The waiting is HARD I know. The night before I couldn't sleep, and then the next day my appt wasn't till 220pm, so I had to work the first half of my shift knowing I would be getting that score soon....good luck waiting, it's hard but it's worth it. It cemented my decision for me, the doctor has had tons of experience and the first words out of his mouth were "Oh, nice a low number, no chemo, just tamoxifen for you" and I left to go back to work feeling a helluva lot better than leaving work to go there!

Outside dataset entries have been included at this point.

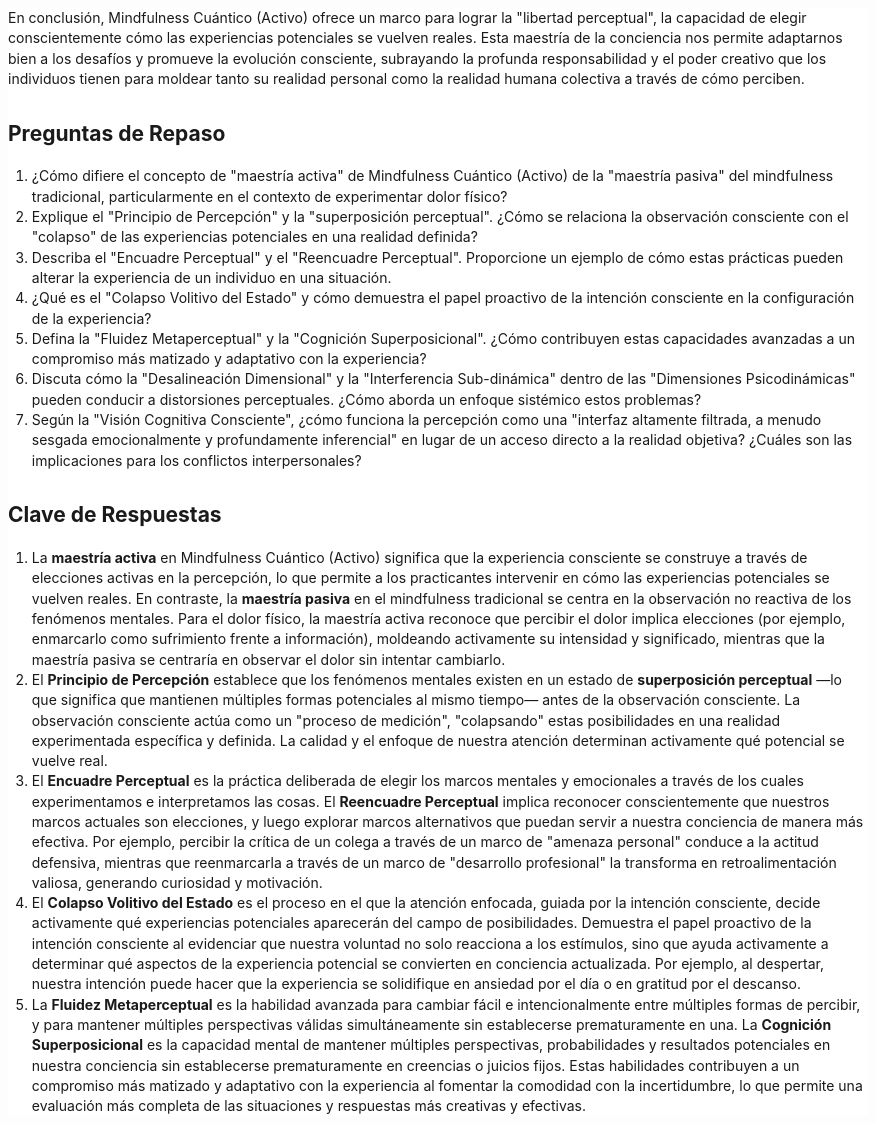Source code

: En conclusión, Mindfulness Cuántico (Activo) ofrece un marco para lograr la "libertad perceptual", la capacidad de elegir conscientemente cómo las experiencias potenciales se vuelven reales. Esta maestría de la conciencia nos permite adaptarnos bien a los desafíos y promueve la evolución consciente, subrayando la profunda responsabilidad y el poder creativo que los individuos tienen para moldear tanto su realidad personal como la realidad humana colectiva a través de cómo perciben.

## Preguntas de Repaso

1.  ¿Cómo difiere el concepto de "maestría activa" de Mindfulness Cuántico (Activo) de la "maestría pasiva" del mindfulness tradicional, particularmente en el contexto de experimentar dolor físico?
2.  Explique el "Principio de Percepción" y la "superposición perceptual". ¿Cómo se relaciona la observación consciente con el "colapso" de las experiencias potenciales en una realidad definida?
3.  Describa el "Encuadre Perceptual" y el "Reencuadre Perceptual". Proporcione un ejemplo de cómo estas prácticas pueden alterar la experiencia de un individuo en una situación.
4.  ¿Qué es el "Colapso Volitivo del Estado" y cómo demuestra el papel proactivo de la intención consciente en la configuración de la experiencia?
5.  Defina la "Fluidez Metaperceptual" y la "Cognición Superposicional". ¿Cómo contribuyen estas capacidades avanzadas a un compromiso más matizado y adaptativo con la experiencia?
6.  Discuta cómo la "Desalineación Dimensional" y la "Interferencia Sub-dinámica" dentro de las "Dimensiones Psicodinámicas" pueden conducir a distorsiones perceptuales. ¿Cómo aborda un enfoque sistémico estos problemas?
7.  Según la "Visión Cognitiva Consciente", ¿cómo funciona la percepción como una "interfaz altamente filtrada, a menudo sesgada emocionalmente y profundamente inferencial" en lugar de un acceso directo a la realidad objetiva? ¿Cuáles son las implicaciones para los conflictos interpersonales?

## Clave de Respuestas

1.  La **maestría activa** en Mindfulness Cuántico (Activo) significa que la experiencia consciente se construye a través de elecciones activas en la percepción, lo que permite a los practicantes intervenir en cómo las experiencias potenciales se vuelven reales. En contraste, la **maestría pasiva** en el mindfulness tradicional se centra en la observación no reactiva de los fenómenos mentales. Para el dolor físico, la maestría activa reconoce que percibir el dolor implica elecciones (por ejemplo, enmarcarlo como sufrimiento frente a información), moldeando activamente su intensidad y significado, mientras que la maestría pasiva se centraría en observar el dolor sin intentar cambiarlo.
2.  El **Principio de Percepción** establece que los fenómenos mentales existen en un estado de **superposición perceptual** —lo que significa que mantienen múltiples formas potenciales al mismo tiempo— antes de la observación consciente. La observación consciente actúa como un "proceso de medición", "colapsando" estas posibilidades en una realidad experimentada específica y definida. La calidad y el enfoque de nuestra atención determinan activamente qué potencial se vuelve real.
3.  El **Encuadre Perceptual** es la práctica deliberada de elegir los marcos mentales y emocionales a través de los cuales experimentamos e interpretamos las cosas. El **Reencuadre Perceptual** implica reconocer conscientemente que nuestros marcos actuales son elecciones, y luego explorar marcos alternativos que puedan servir a nuestra conciencia de manera más efectiva. Por ejemplo, percibir la crítica de un colega a través de un marco de "amenaza personal" conduce a la actitud defensiva, mientras que reenmarcarla a través de un marco de "desarrollo profesional" la transforma en retroalimentación valiosa, generando curiosidad y motivación.
4.  El **Colapso Volitivo del Estado** es el proceso en el que la atención enfocada, guiada por la intención consciente, decide activamente qué experiencias potenciales aparecerán del campo de posibilidades. Demuestra el papel proactivo de la intención consciente al evidenciar que nuestra voluntad no solo reacciona a los estímulos, sino que ayuda activamente a determinar qué aspectos de la experiencia potencial se convierten en conciencia actualizada. Por ejemplo, al despertar, nuestra intención puede hacer que la experiencia se solidifique en ansiedad por el día o en gratitud por el descanso.
5.  La **Fluidez Metaperceptual** es la habilidad avanzada para cambiar fácil e intencionalmente entre múltiples formas de percibir, y para mantener múltiples perspectivas válidas simultáneamente sin establecerse prematuramente en una. La **Cognición Superposicional** es la capacidad mental de mantener múltiples perspectivas, probabilidades y resultados potenciales en nuestra conciencia sin establecerse prematuramente en creencias o juicios fijos. Estas habilidades contribuyen a un compromiso más matizado y adaptativo con la experiencia al fomentar la comodidad con la incertidumbre, lo que permite una evaluación más completa de las situaciones y respuestas más creativas y efectivas.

Good luck........Oh, one more thing for Galsal: ask your MO about the clinical trial with metformin if you are close to typw 2 diabetes. May be worth looking in to especially in your case. I can't remember if it's also for ILC....but if you google it, it tells you. They have it running at 2 places close to me and even though I'm not type 2, my MO said he wouldn't stop me from doing it if I felt I wanted to take a shot at the 50% who get the med.